Лежали навзничь на влажных бревнах, покусывая зубами кончики усов, смотрели в бездонную глубину прозрачного неба. Иногда прервет тишину суровый оклик дубовика:

— Держи правей!

И в ответ со всех плотов подручные отзовутся:

— Есть правей!..

И поплывут дальше. Медленно несут плоты вдаль пенистые волны. Остались позади Кайдацкий, Сурский, Звонецкий и Лоханский пороги. Провел дед Саливон по страшным водопадам караван, ни одного дубка не отдали на поживу волне. Как манящая тайна лежал еще впереди самый грозный, овеянный страшной славой Ненасытец. Наслушался Марко от Саливона таких речей про этот порог, что мороз продирал по коже.

…Давно стихла песня. А Марко сидит недвижимо. Мысли его далеко от этих берегов. Иногда мимолетным воспоминанием всплывает перед ним Дубовка, ожидание весны, черное пожарище на месте хаты. Только вот представить себе выражение лица матери в то утро, когда он поехал за попом, не может Марко. Мысль о матери влечет за собою другую. В курене, под соломенным тюфячком, лежат два коротких письма от отца. Юноша наизусть помнит скупые, исполненные безысходной горечи строки. Томимый этой горечью, тоскует Марко Высокос.

Время тянется вяло. Ничто в этой сверхъестественной неподвижности не напоминает о движении времени. Можно сколько угодно сидеть так, подобрав ноги, глядеть вдаль и думать.

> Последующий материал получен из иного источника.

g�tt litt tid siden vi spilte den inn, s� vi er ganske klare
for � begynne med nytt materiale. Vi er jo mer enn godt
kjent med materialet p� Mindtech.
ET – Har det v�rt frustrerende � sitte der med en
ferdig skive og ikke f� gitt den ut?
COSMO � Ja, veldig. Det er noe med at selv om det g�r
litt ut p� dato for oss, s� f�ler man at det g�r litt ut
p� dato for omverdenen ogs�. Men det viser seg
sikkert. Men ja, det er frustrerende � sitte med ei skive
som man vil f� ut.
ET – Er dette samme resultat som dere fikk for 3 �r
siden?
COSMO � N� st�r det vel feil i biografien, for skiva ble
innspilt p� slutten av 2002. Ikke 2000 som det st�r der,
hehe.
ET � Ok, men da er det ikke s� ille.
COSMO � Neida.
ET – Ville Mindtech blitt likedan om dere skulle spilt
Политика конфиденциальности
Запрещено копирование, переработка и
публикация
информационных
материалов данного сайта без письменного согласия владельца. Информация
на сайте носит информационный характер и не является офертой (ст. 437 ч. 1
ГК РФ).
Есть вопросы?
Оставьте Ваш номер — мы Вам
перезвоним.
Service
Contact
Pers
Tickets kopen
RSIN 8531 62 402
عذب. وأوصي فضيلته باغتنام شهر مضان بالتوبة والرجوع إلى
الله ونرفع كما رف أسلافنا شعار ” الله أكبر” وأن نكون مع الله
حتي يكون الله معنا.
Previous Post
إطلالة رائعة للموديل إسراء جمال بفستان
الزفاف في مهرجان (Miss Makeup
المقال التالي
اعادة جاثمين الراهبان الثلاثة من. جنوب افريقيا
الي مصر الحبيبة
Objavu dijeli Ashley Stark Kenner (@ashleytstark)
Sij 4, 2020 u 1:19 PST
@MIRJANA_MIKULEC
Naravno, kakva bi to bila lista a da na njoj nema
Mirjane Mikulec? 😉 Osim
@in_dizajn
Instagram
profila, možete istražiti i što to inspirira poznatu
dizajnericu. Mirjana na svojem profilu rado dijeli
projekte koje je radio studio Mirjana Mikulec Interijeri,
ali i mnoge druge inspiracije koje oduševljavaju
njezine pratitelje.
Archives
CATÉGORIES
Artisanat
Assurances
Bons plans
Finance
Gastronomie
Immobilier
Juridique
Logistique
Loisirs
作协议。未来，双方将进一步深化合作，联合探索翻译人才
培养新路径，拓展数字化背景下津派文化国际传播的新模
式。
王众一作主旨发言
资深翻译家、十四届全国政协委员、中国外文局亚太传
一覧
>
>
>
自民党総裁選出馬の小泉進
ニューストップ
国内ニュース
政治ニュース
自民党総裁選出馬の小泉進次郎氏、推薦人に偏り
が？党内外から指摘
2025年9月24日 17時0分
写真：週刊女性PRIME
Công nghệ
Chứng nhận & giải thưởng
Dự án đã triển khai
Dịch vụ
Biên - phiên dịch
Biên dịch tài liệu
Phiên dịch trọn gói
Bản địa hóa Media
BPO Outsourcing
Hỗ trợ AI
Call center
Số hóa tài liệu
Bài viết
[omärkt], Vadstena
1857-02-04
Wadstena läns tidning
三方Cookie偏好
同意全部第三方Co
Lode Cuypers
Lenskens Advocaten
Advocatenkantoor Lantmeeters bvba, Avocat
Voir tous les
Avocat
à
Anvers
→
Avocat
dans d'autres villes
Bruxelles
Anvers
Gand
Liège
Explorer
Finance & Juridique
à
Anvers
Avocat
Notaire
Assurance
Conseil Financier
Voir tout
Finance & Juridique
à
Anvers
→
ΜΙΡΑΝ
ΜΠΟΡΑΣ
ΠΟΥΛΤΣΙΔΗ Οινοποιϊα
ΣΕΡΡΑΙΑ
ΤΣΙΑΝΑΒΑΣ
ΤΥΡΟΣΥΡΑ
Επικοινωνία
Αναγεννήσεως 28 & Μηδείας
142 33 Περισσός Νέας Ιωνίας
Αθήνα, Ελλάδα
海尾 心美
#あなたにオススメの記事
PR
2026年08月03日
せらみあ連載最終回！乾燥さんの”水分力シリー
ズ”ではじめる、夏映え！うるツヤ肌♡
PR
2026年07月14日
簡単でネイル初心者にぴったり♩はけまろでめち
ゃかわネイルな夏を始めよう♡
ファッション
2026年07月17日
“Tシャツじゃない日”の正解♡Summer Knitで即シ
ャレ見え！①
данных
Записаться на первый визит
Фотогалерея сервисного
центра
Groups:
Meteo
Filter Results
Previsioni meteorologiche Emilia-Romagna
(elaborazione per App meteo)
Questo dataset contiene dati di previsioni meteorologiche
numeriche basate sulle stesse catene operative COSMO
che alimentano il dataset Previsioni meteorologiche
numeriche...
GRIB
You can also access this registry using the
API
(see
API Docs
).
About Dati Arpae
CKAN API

Не оборачиваясь, дед Саливон скороговоркой приказал:

— Поди на четвертый, скажи Архипу, чтоб возле косы глядел в оба — вон острова уж зеленеют. Да чтоб не баловать, а то набалую всех вас…

Саливон еще что-то бормотал, но Марко уже не слушал. Вскочил и побежал. Плоты плыли вперед, а он, словно преодолевая это движение, бежал наперекор. Балансируя на бревнах, которые соединяют плоты, одной рукой держась за смоленый канат, добрался до Архипа. Тот трудился над рубахой. Маленькая иголка тонула в его толстых желтых пальцах. Марко передал приказ, но возвращаться не торопился. Чуть подальше, на мешке, лежала Мисюриха. Волосы ее разметались по плечам. Из-под короткой юбки высовывались смуглые ноги, с черными, словно обожженными, ступнями. Она лениво взглянула на Марка и отвернулась. Архип не спешил исполнить приказание. Шест, которым он должен был направлять плот, лежал рядом.